It has always been a bit strange how something so fast, coarse and outright blistering insists on using the moist mossy woodlands of British Columbia as imagery for their art.

6 years ago

It has always been a bit strange how something so fast, coarse and outright blistering insists on using the moist mossy woodlands of British Columbia as imagery for their art. Their aesthetic has always been caked in soil and undergrowth amongst the ferns and trees. It’s the lands that the Baptists boys inhabit, after all, but every other indicator has an incendiary implication. And maybe their new album Beacon of Faith is an acknowledgment of their fiery tendencies as we see a hooded figure in amongst the forest in front of an innocuous fire.

Baptists have always had a very niche sound carved out. It exists between the melancholy of Converge and bombastic riffing of Every Time I Die. Their own brand of pissed-off, feedback-laden hardcore is instantly recognizable, albeit a bit one dimensional. Their guitar tones are brisk and warm, with riffs weaving between mid-register blips and crunchy power chords. Accompanied by a dizzying rhythm section and namely the drum god Nick Yacyshyn’s relentless flurry behind the kit. The band neatly position themselves amongst the highest echelons of pissed off crusty music. It’s agile yet it hits like a truck. Real authentic “mad-at-your-dad” type music.

Their first offering, Bushcraft, saw a nearly perfect album play out front-to-back with nonstop aggression, only slowing down for moments that begged for a mosh pit. Bloodmines followed in the footsteps of Bushcraft but suffered from some minor pacing issues, (that is to say sometimes it was less fast). So four years later, how does Beacon of Faith fare?

To put it simply, really damn well. Beacon of Faith sees the band no longer experimenting with slower and mid-tempo dynamics and adding some much-needed diversity to their arsenal. On tracks like “Nostrovia” and “Eulogy Template,” we see the band delve into Isis-style post-metal tinged with their own signature brand of fury and southern feedback. It’s a really effective ingredient. Otherwise, Beacon of Faith sees itself pummeling the listeners with beaters and pit anthems such as “Outbreeding”, “Victim Service” and “Worse than Hate”. There is very little variation here aside from the pace-changing post-metal moments from what we’ve come to expect from Baptists. But they are absolutely relentless.
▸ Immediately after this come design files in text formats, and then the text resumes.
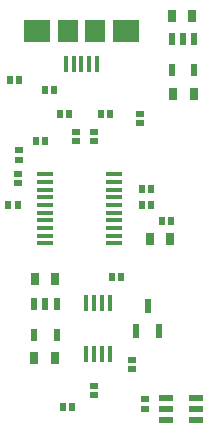
<source format=gbr>
G04 #@! TF.GenerationSoftware,KiCad,Pcbnew,5.0.0-rc2-be01b52~65~ubuntu17.10.1*
G04 #@! TF.CreationDate,2018-07-06T13:28:39-04:00*
G04 #@! TF.ProjectId,pmtcmini-h10770,706D74636D696E692D6831303737302E,rev?*
G04 #@! TF.SameCoordinates,Original*
G04 #@! TF.FileFunction,Paste,Top*
G04 #@! TF.FilePolarity,Positive*
%FSLAX46Y46*%
G04 Gerber Fmt 4.6, Leading zero omitted, Abs format (unit mm)*
G04 Created by KiCad (PCBNEW 5.0.0-rc2-be01b52~65~ubuntu17.10.1) date Fri Jul  6 13:28:39 2018*
%MOMM*%
%LPD*%
G01*
G04 APERTURE LIST*
%ADD10R,0.575000X0.650000*%
%ADD11R,0.650000X0.575000*%
%ADD12R,1.800000X1.900000*%
%ADD13R,2.300000X1.900000*%
%ADD14R,0.400000X1.400000*%
%ADD15R,0.406400X1.371600*%
%ADD16R,0.558800X1.295400*%
%ADD17R,1.475000X0.450000*%
%ADD18R,0.550000X1.050000*%
%ADD19R,1.250000X0.600000*%
%ADD20R,0.670000X1.000000*%
G04 APERTURE END LIST*
D10*
G04 #@! TO.C,R10*
X129325000Y-61600000D03*
X130100000Y-61600000D03*
G04 #@! TD*
D11*
G04 #@! TO.C,R9*
X137375000Y-64425000D03*
X137375000Y-63650000D03*
G04 #@! TD*
D10*
G04 #@! TO.C,R11*
X127175000Y-60725000D03*
X126400000Y-60725000D03*
G04 #@! TD*
D12*
G04 #@! TO.C,J3*
X131300000Y-56575000D03*
X133600000Y-56575000D03*
D13*
X128700000Y-56575000D03*
X136200000Y-56575000D03*
D14*
X131150000Y-59425000D03*
X131800000Y-59425000D03*
X132450000Y-59425000D03*
X133100000Y-59425000D03*
X133750000Y-59425000D03*
G04 #@! TD*
D11*
G04 #@! TO.C,R8*
X133500000Y-86650000D03*
X133500000Y-87425000D03*
G04 #@! TD*
D15*
G04 #@! TO.C,U2*
X134840600Y-83984400D03*
X134180200Y-83984400D03*
X133519800Y-83984400D03*
X132859400Y-83984400D03*
X132859400Y-79615600D03*
X133519800Y-79615600D03*
X134180200Y-79615600D03*
X134840600Y-79615600D03*
G04 #@! TD*
D16*
G04 #@! TO.C,U1*
X138050000Y-79921300D03*
X139000000Y-81978700D03*
X137100000Y-81978700D03*
G04 #@! TD*
D17*
G04 #@! TO.C,U3*
X135238000Y-68725000D03*
X135238000Y-69375000D03*
X135238000Y-70025000D03*
X135238000Y-70675000D03*
X135238000Y-71325000D03*
X135238000Y-71975000D03*
X135238000Y-72625000D03*
X135238000Y-73275000D03*
X135238000Y-73925000D03*
X135238000Y-74575000D03*
X129362000Y-74575000D03*
X129362000Y-73925000D03*
X129362000Y-73275000D03*
X129362000Y-72625000D03*
X129362000Y-71975000D03*
X129362000Y-71325000D03*
X129362000Y-70675000D03*
X129362000Y-70025000D03*
X129362000Y-69375000D03*
X129362000Y-68725000D03*
G04 #@! TD*
D18*
G04 #@! TO.C,U6*
X142000000Y-59900000D03*
X140100000Y-59900000D03*
X140100000Y-57300000D03*
X141050000Y-57300000D03*
X142000000Y-57300000D03*
G04 #@! TD*
G04 #@! TO.C,U4*
X130350000Y-82350000D03*
X128450000Y-82350000D03*
X128450000Y-79750000D03*
X129400000Y-79750000D03*
X130350000Y-79750000D03*
G04 #@! TD*
D19*
G04 #@! TO.C,U5*
X139650000Y-89550000D03*
X139650000Y-88600000D03*
X139650000Y-87650000D03*
X142150000Y-87650000D03*
X142150000Y-88600000D03*
X142150000Y-89550000D03*
G04 #@! TD*
D10*
G04 #@! TO.C,C12*
X130650000Y-63650000D03*
X131425000Y-63650000D03*
G04 #@! TD*
G04 #@! TO.C,C11*
X130912500Y-88400000D03*
X131687500Y-88400000D03*
G04 #@! TD*
G04 #@! TO.C,C10*
X134887500Y-63650000D03*
X134112500Y-63650000D03*
G04 #@! TD*
D11*
G04 #@! TO.C,C6*
X136750000Y-85237500D03*
X136750000Y-84462500D03*
G04 #@! TD*
D10*
G04 #@! TO.C,C4*
X138350000Y-69950000D03*
X137575000Y-69950000D03*
G04 #@! TD*
G04 #@! TO.C,C3*
X126262500Y-71300000D03*
X127037500Y-71300000D03*
G04 #@! TD*
G04 #@! TO.C,C1*
X135837500Y-77450000D03*
X135062500Y-77450000D03*
G04 #@! TD*
G04 #@! TO.C,C2*
X138337500Y-71350000D03*
X137562500Y-71350000D03*
G04 #@! TD*
D20*
G04 #@! TO.C,C9*
X141950000Y-61900000D03*
X140200000Y-61900000D03*
G04 #@! TD*
G04 #@! TO.C,C8*
X130200000Y-84300000D03*
X128450000Y-84300000D03*
G04 #@! TD*
G04 #@! TO.C,C7*
X141850000Y-55350000D03*
X140100000Y-55350000D03*
G04 #@! TD*
G04 #@! TO.C,C5*
X130250000Y-77600000D03*
X128500000Y-77600000D03*
G04 #@! TD*
G04 #@! TO.C,D1*
X139975000Y-74175000D03*
X138225000Y-74175000D03*
G04 #@! TD*
D11*
G04 #@! TO.C,R7*
X137800000Y-88575000D03*
X137800000Y-87800000D03*
G04 #@! TD*
G04 #@! TO.C,R1*
X127075000Y-69450000D03*
X127075000Y-68675000D03*
G04 #@! TD*
G04 #@! TO.C,R2*
X127150000Y-66712500D03*
X127150000Y-67487500D03*
G04 #@! TD*
D10*
G04 #@! TO.C,R3*
X140062500Y-72725000D03*
X139287500Y-72725000D03*
G04 #@! TD*
G04 #@! TO.C,R4*
X128612500Y-65900000D03*
X129387500Y-65900000D03*
G04 #@! TD*
D11*
G04 #@! TO.C,R5*
X132000000Y-65937500D03*
X132000000Y-65162500D03*
G04 #@! TD*
G04 #@! TO.C,R6*
X133550000Y-65937500D03*
X133550000Y-65162500D03*
G04 #@! TD*
M02*

</source>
Baptists serve to show us how void we are of truly pissed off music. Even years of great releases from the gamut of extreme music shows us that sometimes, just barking, crust and blistering drums are all you need for an unequivocally cathartic experience. Surely this isn’t the end all, be all for fast angry music, but there’s something unspoken about the simplicity of it all. It’s precise and tactical, yet noisy and loose. It’s rough around the edges yet fully realized and executed perfectly. The production is crisp yet suffocating. Everything Baptists do on Beacon of Faith, they do perfectly. The mess they make is completely by design. And while their music is singular in its purpose, few match their ambition and fewer still execute it on such a high level. Now go blow off some steam and check this out.